Vertragslose Staaten

Für viele Länder gelten jedoch weder die EU-Verordnungen, noch existieren entsprechende Sozialversicherungsabkommen (sog. vertragslose Staaten), so dass dorthin entsandte Arbeitnehmer sich anderweitig (privat) absichern müssen, da eine Versicherung in der deutschen Sozialversicherung ausscheidet. Kann die deutsche Sozialversicherung nicht beibehalten werden, sollten die Arbeitnehmer zu ihrer Absicherung die entsprechenden Versicherungsangebote der Privatwirtschaft in Anspruch nehmen.

Ausstrahlung

Unter Umständen kann bei einer Beschäftigung in einem Land ohne Sozialversicherungsabkommen die deutsche Sozialversicherung greifen und in die Beschäftigung im Ausland „ausstrahlen“. Diese Ausstrahlung regelt § 4 SGB IV. Voraussetzung der Ausstrahlung ist, dass eine Entsendung vorliegt, der Aufenthalt im Ausland also im Voraus vertraglich begrenzt ist. Der Schwerpunkt des Arbeitsverhältnisses muss in tatsächlicher und rechtlicher Hinsicht im Inland liegen. Anhaltspunkte hierfür können sein: 

Gehaltszahlung durch den im Inland ansässigen Arbeitgeber,
– Eingliederung des Arbeitnehmers in den inländischen Betrieb,
– Versteuerung des Gehaltes im Inland sowie
– Verbleiben des – wenn auch gelockerten – Weisungsrechtes beim inländischen Arbeitgeber.

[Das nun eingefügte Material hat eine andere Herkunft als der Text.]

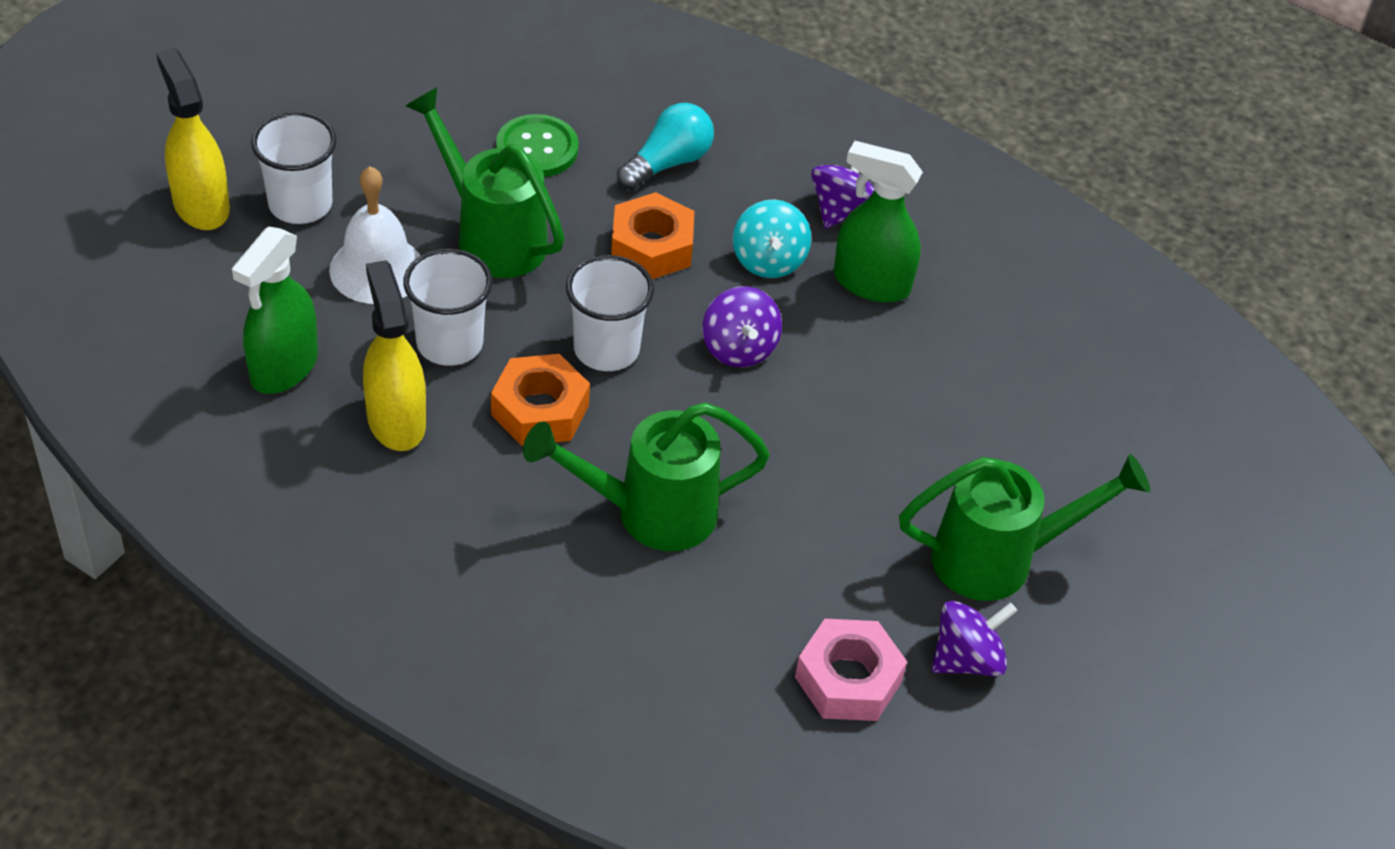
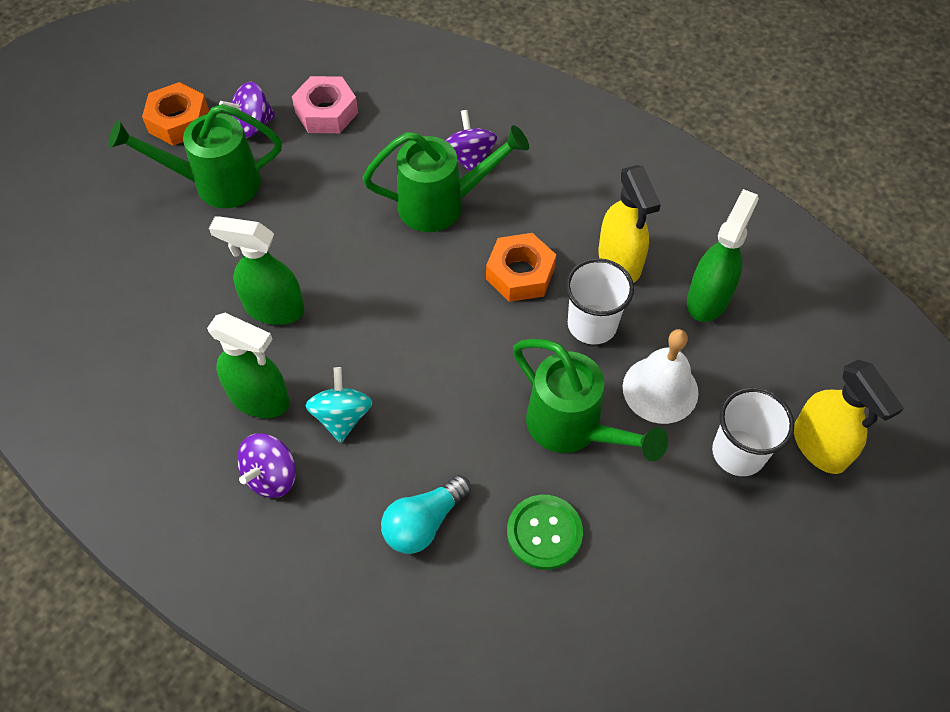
camera: 175 degrees left, 10 degrees up
white cup [566,255,654,371] -> none
orange nut [611,192,694,279] -> orange nut moved to [142,82,209,146]
purple spinning top [702,286,782,367] -> purple spinning top moved to [445,110,497,172]
none -> green spray bottle [209,216,305,325]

Zudem kommt eine Ausstrahlung nur in Betracht, wenn das Arbeitsverhältnis bereits zuvor der deutschen Sozialversicherungspflicht unterworfen war. Sofern vor dem Auslandseinsatz noch keine versicherungspflichtige Beschäftigung ausgeübt wurde (z. B. Studenten), muss der ins Ausland entsandte Arbeitnehmer einen Wohnsitz in Deutschland haben, um die Voraussetzungen der Ausstrahlung zu begründen. Einer Ausstrahlung steht indes nicht entgegen, wenn der Arbeitnehmer eigens für den Auslandseinsatz vom Arbeitgeber eingestellt wurde.

Beispiel:
Ein Arbeitnehmer wird von einem deutschen Arbeitgeber für eine elfmonatige Tätigkeit in Mexiko eingestellt. Hierbei handelt es sich um eine Entsendung nach § 4 SGB IV, so dass eine Ausstrahlung und damit eine Sozialversicherungspflicht in Deutschland in Betracht kommt.

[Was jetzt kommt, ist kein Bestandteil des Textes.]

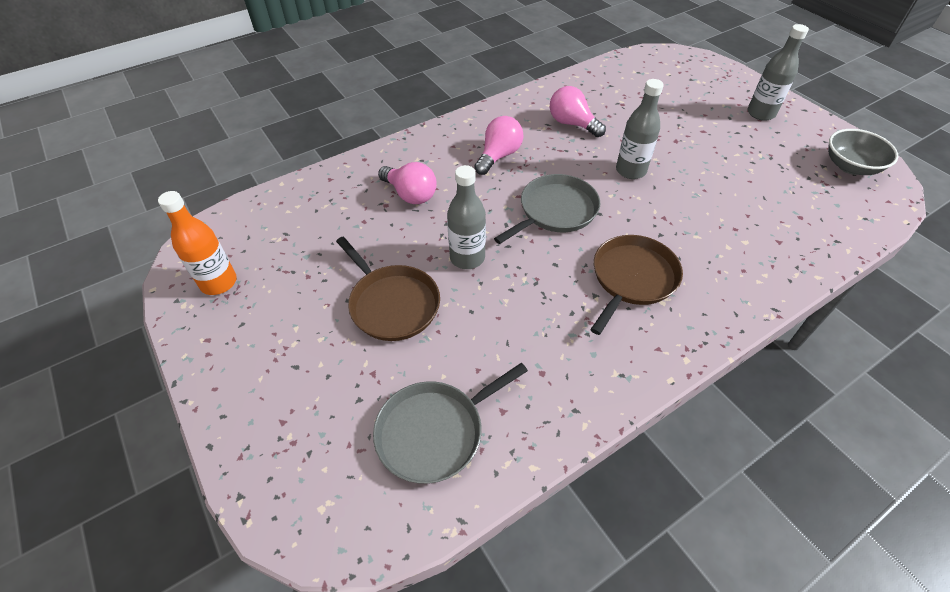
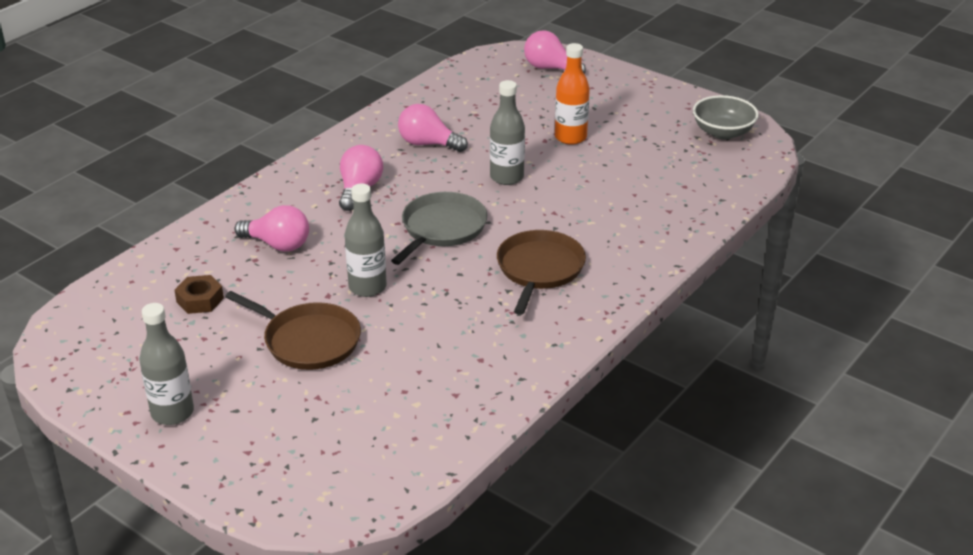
camera: 20 degrees left, 15 degrees down
orange bottle [158,191,237,295] -> orange bottle moved to [555,43,590,145]
grey pan [373,363,528,484] -> none
grey bottle [747,24,809,121] -> grey bottle moved to [140,303,194,425]
none -> brown nut [174,275,224,314]
none -> pink light bulb [524,30,586,74]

Allerdings muss der Arbeitnehmer bei der Einstellung in Deutschland wohnen, denn eine Entsendung im Sinne von § 4 SGB IV scheidet aus, wenn der Arbeitnehmer im Ausland lebt und dort eine Tätigkeit für ein deutsches Unternehmen aufnimmt.

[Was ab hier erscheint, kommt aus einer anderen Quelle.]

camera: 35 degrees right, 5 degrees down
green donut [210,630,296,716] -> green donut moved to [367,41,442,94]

In jedem Fall darf während des Auslandseinsatzes das im Inland begründete Arbeitsverhältnis nicht als bloßes sog. „Rumpfarbeitsverhältnis“ bestehen bleiben. Dies ist z. B. der Fall, wenn in der Entsendevereinbarung geregelt wird, dass die Rechte und Pflichten aus dem Arbeitsverhältnis während des Auslandseinsatzes ruhen und erst nach dessen Beendigung wieder aufleben.

Befristungserfordernis

Der Auslandseinsatz muss im Voraus vertraglich befristet sein, wobei das Gesetz selbst keine konkreten Höchstfristen kennt. Die Befristung kann sich zum einen daraus ergeben, dass die Dauer des Auslandseinsatzes auf einen konkreten Zeitraum begrenzt ist. Dann sollte der Auslandseinsatz insgesamt nicht länger als drei Jahre dauern, wenn die deutsche Sozialversicherungspflicht erhalten bleiben soll. Eine Befristung liegt zum anderen auch vor, wenn der Arbeitnehmer für ein konkretes (zeitlich begrenztes) Projekt ins Ausland entsandt wird (z. B. Aufbau der neuen Produktionslinie in China) und dies in der Entsendevereinbarung auch so festgehalten ist.
Wichtig ist, die zeitliche Begrenzung des Auslandseinsatzes bereits von vornherein festzulegen. Es reicht nicht aus, dass sich der Arbeitgeber den jederzeitigen Rückruf vorbehält oder der Arbeitsvertrag – wie allgemein üblich – bis zum Eintritt des Rentenalters befristet ist. Wird der unbefristet ins Ausland entsandte Arbeitnehmer vorfristig zurückgerufen, weil sich beispielsweise die Expansionspläne des Arbeitgebers nicht wie erhofft verwirklichen lassen, genügt dies ebenfalls nicht.

Fazit

Die Entsendung eines Arbeitnehmers in das Ausland muss mit ausreichendem zeitlichem Vorlauf vorbereitet werden. Arbeitnehmer werden nur dann motiviert sein, ihre Tätigkeit vorübergehend im Ausland auszuüben, wenn sie sicher sein können, hierdurch keine sozialversicherungsrechtlichen Nachteile zu erleiden.
Die Sozialversicherungsträger prüfen das Vorliegen der Voraussetzungen von § 4 SGB IV sehr streng. Angesichts dessen empfiehlt es sich, vor dem Beginn eines Auslandseinsatzes unbedingt eine rechtsverbindliche Klärung herbeizuführen.